Dataset excerpts:
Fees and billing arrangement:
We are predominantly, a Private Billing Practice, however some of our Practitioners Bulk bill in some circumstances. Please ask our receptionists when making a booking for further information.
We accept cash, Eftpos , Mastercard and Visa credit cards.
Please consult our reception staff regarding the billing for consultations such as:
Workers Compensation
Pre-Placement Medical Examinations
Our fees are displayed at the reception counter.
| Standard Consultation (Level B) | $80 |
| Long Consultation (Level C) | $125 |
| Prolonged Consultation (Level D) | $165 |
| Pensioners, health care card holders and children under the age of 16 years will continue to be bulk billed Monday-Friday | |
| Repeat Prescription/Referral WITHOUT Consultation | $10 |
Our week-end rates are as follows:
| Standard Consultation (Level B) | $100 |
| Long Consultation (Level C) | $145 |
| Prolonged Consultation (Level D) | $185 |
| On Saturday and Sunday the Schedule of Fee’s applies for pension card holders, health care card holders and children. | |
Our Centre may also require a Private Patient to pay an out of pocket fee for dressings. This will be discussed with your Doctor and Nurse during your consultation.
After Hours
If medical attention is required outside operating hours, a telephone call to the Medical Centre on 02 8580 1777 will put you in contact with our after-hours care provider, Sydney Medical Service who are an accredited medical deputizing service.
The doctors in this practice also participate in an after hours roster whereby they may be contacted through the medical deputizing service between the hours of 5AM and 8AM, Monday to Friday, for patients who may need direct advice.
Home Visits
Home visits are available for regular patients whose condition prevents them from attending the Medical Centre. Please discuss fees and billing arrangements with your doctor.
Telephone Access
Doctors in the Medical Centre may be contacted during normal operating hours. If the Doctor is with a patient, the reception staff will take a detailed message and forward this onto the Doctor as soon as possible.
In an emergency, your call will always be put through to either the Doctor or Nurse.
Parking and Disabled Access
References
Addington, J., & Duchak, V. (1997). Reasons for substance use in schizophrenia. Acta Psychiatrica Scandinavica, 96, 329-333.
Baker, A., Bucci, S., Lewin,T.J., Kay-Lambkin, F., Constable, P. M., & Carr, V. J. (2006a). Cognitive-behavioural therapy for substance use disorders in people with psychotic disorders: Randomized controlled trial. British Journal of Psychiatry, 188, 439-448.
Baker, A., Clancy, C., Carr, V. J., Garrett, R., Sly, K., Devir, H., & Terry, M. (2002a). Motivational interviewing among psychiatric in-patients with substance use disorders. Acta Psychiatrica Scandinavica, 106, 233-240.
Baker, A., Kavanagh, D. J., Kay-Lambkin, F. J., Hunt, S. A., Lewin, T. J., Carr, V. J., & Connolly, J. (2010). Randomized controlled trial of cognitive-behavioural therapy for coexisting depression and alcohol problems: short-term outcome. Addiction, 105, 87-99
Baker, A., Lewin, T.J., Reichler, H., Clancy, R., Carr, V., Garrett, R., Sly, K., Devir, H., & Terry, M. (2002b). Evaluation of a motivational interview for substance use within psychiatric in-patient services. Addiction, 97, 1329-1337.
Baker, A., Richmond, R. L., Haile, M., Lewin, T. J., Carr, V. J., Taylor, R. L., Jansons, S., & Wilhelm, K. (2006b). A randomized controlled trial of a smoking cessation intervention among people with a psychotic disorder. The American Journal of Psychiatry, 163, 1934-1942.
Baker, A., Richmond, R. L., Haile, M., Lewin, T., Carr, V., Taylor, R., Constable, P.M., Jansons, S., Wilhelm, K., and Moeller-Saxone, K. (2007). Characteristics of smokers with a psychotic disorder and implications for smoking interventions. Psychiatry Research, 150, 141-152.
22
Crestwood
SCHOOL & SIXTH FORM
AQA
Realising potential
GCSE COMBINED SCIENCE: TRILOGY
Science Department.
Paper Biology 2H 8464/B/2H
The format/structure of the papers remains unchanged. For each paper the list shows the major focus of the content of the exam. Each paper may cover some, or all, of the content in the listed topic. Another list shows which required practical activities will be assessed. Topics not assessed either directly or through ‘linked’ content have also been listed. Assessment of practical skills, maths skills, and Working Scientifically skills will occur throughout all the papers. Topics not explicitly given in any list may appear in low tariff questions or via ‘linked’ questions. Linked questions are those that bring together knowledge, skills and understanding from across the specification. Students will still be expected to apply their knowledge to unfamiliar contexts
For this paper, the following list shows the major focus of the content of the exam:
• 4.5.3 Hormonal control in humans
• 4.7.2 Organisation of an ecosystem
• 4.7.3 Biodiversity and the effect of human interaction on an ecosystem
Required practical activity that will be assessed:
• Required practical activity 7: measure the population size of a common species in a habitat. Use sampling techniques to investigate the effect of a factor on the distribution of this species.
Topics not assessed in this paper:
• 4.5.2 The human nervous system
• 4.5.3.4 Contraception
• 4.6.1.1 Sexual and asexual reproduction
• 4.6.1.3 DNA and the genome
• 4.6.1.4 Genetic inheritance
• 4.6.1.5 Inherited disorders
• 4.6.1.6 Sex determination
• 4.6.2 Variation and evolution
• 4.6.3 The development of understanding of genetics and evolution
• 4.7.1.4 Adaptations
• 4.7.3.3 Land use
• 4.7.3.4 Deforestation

What this task involves:
The listing above holds a line with "Addington, J., &" and a line with "Baker, A., Bucci, S., Lewin,T.J., Kay-Lambkin, F., Constable, P.". Print the stretch from the first through the second, exactly and alone.

Exercise solution:
Addington, J., & Duchak, V. (1997). Reasons for substance use in schizophrenia. Acta Psychiatrica Scandinavica, 96, 329-333.
Baker, A., Bucci, S., Lewin,T.J., Kay-Lambkin, F., Constable, P. M., & Carr, V. J. (2006a). Cognitive-behavioural therapy for substance use disorders in people with psychotic disorders: Randomized controlled trial. British Journal of Psychiatry, 188, 439-448.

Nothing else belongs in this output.